Al cabo de unos instantes oyó la voz aguda de Nieves.

—Cuánto tiempo, Patrullero —le saludó, y Leo Caldas imaginó la sonrisa amplia de Nieves bajo sus ojos diminutos.

Hacía más de un año que había pedido el traslado a la jefatura en A Coruña, pero en la comisaría de Vigo todavía se echaba de menos el estruendo de sus risotadas.

—¿Qué puedo hacer por ti? —se ofreció, después de preguntar al inspector por varios de sus antiguos compañeros.

—Necesito consultar un atestado.

—Venga, dime.

—A ver si encuentras el legajo con la denuncia por desaparición de una tal Rebeca Neira —dijo el inspector.

—¿Dónde?

—En Aguiño.

—¿Sabes la fecha?

—Entre el 20 y el 22 de diciembre de 1996.

—¿Noventa y seis?

—Eso es.

—Necesito ir al archivo —le advirtió Nieves—. ¿Prefieres esperar o que te llame yo en un minuto?

—Si es un minuto casi espero —dijo Caldas, pero tuvo tiempo de encender un nuevo cigarrillo antes de volver a escuchar la voz de Nieves Ortiz en el auricular.

—Tengo la denuncia —le confirmó.

—¿Hay algo más?

—Nada —respondió Nieves—. Hay una nota manuscrita en el margen que dice: «Se están realizando averiguaciones de las que se dará cuenta». Pero no hay más papeles.

El inspector chasqueó la lengua.

—Sería una falsa alarma —dijo Nieves Ortiz.

—Ya —murmuró Leo Caldas, fastidiado al ver cómo se desvanecía una nueva línea de investigación.

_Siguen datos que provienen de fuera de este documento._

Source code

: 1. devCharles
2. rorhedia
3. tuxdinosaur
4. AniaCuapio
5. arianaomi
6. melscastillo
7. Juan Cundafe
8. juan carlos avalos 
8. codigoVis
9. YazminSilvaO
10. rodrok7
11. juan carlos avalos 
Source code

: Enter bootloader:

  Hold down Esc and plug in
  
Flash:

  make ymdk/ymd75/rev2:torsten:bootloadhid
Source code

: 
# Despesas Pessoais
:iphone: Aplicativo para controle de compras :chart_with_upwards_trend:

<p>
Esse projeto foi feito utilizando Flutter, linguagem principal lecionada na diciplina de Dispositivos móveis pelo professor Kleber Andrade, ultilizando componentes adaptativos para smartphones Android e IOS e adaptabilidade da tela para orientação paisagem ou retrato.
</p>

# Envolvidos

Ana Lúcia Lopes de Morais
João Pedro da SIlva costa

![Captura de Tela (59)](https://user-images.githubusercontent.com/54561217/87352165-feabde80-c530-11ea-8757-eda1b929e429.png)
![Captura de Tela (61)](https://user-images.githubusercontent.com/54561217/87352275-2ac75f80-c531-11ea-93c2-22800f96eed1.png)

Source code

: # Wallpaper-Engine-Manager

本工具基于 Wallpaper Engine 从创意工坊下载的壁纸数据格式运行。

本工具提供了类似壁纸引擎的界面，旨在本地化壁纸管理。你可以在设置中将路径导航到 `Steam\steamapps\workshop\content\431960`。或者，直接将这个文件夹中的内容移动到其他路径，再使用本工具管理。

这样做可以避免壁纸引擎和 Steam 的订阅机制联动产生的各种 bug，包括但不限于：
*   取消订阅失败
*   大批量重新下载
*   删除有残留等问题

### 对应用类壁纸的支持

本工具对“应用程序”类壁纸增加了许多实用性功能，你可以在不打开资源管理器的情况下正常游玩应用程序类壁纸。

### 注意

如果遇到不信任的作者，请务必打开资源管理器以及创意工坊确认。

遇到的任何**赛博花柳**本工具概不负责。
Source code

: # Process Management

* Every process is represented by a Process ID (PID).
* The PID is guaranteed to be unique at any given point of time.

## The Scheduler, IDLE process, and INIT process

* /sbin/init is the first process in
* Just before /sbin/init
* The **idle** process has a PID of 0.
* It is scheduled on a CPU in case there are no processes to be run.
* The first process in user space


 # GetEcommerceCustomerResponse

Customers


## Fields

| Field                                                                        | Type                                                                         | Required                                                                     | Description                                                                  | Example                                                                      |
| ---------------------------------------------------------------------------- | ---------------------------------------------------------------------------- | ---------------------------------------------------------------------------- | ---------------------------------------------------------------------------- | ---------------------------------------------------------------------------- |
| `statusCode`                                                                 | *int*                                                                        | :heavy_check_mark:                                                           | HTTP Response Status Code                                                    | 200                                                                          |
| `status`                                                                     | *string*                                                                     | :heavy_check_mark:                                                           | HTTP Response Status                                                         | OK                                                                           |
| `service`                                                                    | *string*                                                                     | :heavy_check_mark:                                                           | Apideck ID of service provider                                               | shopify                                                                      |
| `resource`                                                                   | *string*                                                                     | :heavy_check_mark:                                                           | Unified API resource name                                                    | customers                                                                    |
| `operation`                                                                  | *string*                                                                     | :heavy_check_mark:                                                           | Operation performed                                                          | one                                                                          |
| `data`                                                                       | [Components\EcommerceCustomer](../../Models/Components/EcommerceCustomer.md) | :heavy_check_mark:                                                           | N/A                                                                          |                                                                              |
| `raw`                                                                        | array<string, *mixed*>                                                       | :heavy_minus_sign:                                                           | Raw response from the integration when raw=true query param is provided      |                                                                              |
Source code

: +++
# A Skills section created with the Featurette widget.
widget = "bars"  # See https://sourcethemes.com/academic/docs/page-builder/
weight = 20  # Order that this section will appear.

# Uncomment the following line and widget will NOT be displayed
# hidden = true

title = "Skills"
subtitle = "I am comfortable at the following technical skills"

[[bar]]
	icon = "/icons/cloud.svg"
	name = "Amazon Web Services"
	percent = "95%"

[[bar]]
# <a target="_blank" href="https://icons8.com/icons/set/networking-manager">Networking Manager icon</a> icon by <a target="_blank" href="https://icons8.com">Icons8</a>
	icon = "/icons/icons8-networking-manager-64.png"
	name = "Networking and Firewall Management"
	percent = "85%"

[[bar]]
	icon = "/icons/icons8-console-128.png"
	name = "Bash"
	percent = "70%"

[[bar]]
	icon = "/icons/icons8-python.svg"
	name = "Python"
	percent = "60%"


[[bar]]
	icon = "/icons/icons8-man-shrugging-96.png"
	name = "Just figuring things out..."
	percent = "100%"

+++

—¿Quieres que te la envíe de todos modos? —se ofreció ella.

—¿No te importa?

—¿La mando al fax de la comisaría?

El inspector le dio las gracias y se quedó fumando en su butaca. Si no había más documentos en el legajo tenía que ser porque la mujer había aparecido sin daños poco después. Volvió a leer la noticia en la hoja de periódico amarilleada por el paso del tiempo. Allí figuraba el abandono voluntario del domicilio como causa más probable de la desaparición de Rebeca Neira, y Leo Caldas sabía que las cosas solían ser lo que aparentaban.

Apagó el cigarrillo y salió de su despacho con el cenicero en la mano. Lo vació en la papelera del cuarto de baño, y después de lavarlo con agua bajo el grifo, regresó a su oficina y lo devolvió al cajón. Luego miró la hora en el reloj de su muñeca.